2005年07月15日 00時04分32秒 | 随想
 飛行機はモスクワ経由でパリまで飛び、そこからは陸路でスイスに入ることになっていた。76年の渡欧とは比較にならないくらい短い時間でパリに到着した。パリのドゴール空港には今村氏が迎えに来てくれており、駅前で簡単な食事をしたあと、3人でスイスに向かう夜行寝台車に乗り込んだ。Kさんはヴィンタートゥアまで向かうので私と今村氏とはバーゼルで別れを告げた。
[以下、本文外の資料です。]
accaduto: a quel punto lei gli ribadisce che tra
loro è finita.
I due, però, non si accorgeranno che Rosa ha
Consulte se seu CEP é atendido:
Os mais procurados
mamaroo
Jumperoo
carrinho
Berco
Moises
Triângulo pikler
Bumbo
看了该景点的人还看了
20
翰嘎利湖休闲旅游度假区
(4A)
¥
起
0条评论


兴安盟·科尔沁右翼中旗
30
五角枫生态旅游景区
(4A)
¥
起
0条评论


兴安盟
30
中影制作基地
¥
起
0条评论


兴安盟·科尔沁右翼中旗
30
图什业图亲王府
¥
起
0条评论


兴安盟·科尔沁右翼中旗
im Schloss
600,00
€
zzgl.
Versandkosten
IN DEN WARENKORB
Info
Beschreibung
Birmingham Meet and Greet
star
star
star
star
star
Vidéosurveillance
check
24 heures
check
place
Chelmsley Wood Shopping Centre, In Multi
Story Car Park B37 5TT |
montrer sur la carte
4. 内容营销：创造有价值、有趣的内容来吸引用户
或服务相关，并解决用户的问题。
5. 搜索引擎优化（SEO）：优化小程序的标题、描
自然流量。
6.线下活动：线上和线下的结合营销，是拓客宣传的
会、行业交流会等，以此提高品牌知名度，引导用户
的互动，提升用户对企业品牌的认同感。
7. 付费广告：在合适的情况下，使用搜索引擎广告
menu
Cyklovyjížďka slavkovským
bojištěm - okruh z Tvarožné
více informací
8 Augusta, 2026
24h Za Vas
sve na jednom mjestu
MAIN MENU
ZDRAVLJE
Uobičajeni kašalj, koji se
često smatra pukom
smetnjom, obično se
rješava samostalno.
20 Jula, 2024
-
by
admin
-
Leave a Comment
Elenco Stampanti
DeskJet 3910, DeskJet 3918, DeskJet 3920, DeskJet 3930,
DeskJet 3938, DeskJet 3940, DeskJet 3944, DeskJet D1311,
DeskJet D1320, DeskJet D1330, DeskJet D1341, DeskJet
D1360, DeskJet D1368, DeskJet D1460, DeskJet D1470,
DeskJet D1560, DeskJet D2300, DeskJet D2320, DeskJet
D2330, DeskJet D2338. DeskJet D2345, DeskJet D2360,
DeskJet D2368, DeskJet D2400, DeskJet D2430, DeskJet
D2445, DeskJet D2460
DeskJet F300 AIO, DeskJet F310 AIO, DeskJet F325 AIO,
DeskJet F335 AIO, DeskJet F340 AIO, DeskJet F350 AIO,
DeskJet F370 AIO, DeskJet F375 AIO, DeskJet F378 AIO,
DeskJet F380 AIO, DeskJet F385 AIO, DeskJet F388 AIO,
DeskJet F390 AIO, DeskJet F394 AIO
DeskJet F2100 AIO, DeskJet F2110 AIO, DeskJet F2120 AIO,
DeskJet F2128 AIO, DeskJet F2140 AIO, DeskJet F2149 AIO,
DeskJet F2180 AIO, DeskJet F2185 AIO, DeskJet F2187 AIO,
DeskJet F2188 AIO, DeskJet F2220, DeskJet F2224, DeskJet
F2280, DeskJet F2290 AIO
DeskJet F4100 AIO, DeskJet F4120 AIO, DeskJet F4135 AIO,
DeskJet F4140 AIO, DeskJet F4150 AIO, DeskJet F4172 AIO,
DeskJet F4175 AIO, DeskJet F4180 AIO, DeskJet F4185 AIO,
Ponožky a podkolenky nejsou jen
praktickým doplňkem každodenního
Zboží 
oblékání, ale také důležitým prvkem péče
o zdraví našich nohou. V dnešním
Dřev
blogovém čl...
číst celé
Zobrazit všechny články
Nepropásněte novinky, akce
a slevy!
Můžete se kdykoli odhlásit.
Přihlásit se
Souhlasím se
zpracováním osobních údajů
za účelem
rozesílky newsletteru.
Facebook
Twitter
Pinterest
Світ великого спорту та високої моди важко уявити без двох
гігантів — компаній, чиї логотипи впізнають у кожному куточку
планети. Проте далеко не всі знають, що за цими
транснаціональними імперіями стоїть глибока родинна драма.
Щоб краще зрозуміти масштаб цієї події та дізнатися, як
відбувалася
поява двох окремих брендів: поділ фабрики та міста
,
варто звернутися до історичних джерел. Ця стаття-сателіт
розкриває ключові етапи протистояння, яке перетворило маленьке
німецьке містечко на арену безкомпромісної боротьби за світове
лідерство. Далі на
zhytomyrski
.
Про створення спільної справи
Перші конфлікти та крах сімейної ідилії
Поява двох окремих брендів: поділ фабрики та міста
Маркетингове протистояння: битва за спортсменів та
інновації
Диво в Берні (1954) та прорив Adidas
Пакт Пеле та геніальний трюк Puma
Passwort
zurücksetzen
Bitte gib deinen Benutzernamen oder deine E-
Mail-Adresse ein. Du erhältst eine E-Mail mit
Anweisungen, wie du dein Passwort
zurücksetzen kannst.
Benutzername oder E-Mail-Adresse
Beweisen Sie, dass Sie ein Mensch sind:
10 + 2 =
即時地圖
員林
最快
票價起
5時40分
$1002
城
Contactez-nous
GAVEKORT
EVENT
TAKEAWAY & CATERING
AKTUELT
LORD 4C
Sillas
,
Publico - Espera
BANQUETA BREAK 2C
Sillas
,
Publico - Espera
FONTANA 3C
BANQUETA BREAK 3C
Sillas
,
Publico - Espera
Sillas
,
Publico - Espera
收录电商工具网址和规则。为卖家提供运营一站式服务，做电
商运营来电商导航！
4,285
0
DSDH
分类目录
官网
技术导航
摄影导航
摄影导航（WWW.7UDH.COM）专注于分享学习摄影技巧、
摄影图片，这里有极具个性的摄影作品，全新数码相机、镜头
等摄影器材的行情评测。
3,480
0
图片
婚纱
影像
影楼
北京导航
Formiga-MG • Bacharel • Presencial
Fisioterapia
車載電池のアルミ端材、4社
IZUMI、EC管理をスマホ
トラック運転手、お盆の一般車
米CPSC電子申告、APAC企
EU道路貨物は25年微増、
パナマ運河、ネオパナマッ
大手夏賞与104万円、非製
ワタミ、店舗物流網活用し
バーゼルのフランス駅を出た私たちは、今の駅前にあるチョコレート屋さんの前あたりでシトロエンのタクシーを拾って今村氏の下宿のあるライメン通りまで向かった。
 その前の渡欧と異なり、スコラが学期中であったため、今村氏に連れられていくつかの授業に参加したり、小さなコンサートを聴くことができた。スコラに行くとレコードや雑誌などで名前しか見たことがなかった有名な演奏家や音楽学者が目の前を歩いていくのを見て、私は少々興奮気味だった。今村氏の紹介でホプキンソン・スミス氏とオイゲン・ドンボア氏のレッスンを受けることができた。当時ドンボア氏はヴァルター・ゲルヴィヒを継ぐリュート界の騎手、ホプキンソン・スミスは新進気鋭のホープだった。スミス氏には持っていったルネサンス・リュートでダウランドのファンシーを見てもらった。少し驚いたことに氏はその曲を知らなかったようだ。21世紀に入って、氏が新たにイギリスのレパートリーに取り組んだ際、その曲が入っていたが、そのときのレッスンのことを覚えてくれていたのだろうか。ドンボア氏には、今村氏にドイツ・テオルボを借りてヴァイスの不実な女を見てもらった。氏のレッスンは当時のスミス氏とは異なり、学生を励まし包み込むようなレッスンだった。実はその当時氏はすでに右手が腱鞘炎に冒され、リュートを弾くことが出来なかった。敢えてリュートを弾いて見せたその右手は、痛々しくもかつてのように雄弁な音楽を語ることはなかった。氏は最後に、「今日は久々にいい音楽に触れることが出来た」といって私の演奏を褒めてくれた。そのことばは私に音楽を続けていく力を大いに与えてくれた。79年の渡欧は短かったが、いろんな面で大変充実していた。私はこのままバーゼルにいて帰国するのをやめてしまおうと真剣に考えたりもした。もしそれを実行していたら、私の運命も相当変わっていたに違いないが、結局ごく真っ当に帰国する道を選び、2003年9月に至るまでバーゼルを訪れることはなかった。